• Выбранный отрывок:
_ _ _ _ _ _ _

Неудачное замужество здесь очерчивается, возможно, также явно, как в «Холландезе», но связи между вырезанием тыквы, аллюзией на кумскую сивиллу, пойманную навечно в бутылку, и изображением сексуального акта, опустошающего тело до пустой тыквы, не может быть трансформировано в какой-либо связный сюжет. «Пока не останется ничего кроме горла» особенно графично. Горла бутылки? Горла женщины как внешности опустошенного тела? Шея, которая остается всем лишенным удачи и денег? Странно, что моя собственная ассоциация, если я попытаюсь следовать МакКаффри и стать со-конструктором значения стихотворения — это уродливый кусок плоти куриной шеи (или искривленный член или фраза «воткнуть свечу»), то, что остается, когда кто-то выпотрошил курицу вместо тыквы, достал печень, сердце и другие внутренности, жир на внутренней стенке. В любом случае, фонетически односложное слово «горло» (англ. neck — прим. пер.) в последней строке коннотирует какой-то неприятный обрезок.

_ _ _ _ _ _ _

• Строки записей:
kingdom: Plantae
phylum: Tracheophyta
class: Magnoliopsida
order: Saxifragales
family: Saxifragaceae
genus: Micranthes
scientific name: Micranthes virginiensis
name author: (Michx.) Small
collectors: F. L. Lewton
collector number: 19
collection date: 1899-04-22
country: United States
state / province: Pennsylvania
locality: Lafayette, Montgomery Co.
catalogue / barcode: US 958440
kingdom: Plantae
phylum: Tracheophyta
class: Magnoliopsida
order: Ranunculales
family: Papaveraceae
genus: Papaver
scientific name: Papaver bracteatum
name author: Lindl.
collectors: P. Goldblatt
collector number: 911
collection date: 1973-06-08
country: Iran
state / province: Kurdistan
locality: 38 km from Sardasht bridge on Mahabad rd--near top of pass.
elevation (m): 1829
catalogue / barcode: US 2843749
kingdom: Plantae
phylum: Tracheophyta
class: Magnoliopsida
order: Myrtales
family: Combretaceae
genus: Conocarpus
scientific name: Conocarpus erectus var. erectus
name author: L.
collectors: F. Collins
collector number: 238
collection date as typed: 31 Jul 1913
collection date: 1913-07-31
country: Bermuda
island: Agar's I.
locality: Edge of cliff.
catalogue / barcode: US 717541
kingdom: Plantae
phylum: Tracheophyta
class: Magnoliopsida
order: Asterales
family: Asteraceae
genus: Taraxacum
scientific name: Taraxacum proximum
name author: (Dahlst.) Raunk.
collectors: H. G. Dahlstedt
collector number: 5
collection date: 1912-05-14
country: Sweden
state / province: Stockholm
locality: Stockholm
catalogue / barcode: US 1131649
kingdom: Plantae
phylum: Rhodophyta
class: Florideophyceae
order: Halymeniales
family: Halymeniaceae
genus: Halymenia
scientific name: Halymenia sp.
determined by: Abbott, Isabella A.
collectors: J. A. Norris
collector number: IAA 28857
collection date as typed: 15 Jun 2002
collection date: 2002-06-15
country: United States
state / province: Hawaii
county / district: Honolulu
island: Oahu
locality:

_ _ _ _ _ _ _

• Ваши задания:
1: Выпишите из отрывка о неудачном замужестве все предложения, которые заканчиваются вопросительным знаком.
2: Подсчитайте, во скольких строках записей встречается строка «author» с учетом регистра. В ответе укажите только число.

• Ответы к заданиям:
1:
Горла бутылки?
Горла женщины как внешности опустошенного тела?
Шея, которая остается всем лишенным удачи и денег?

2: 4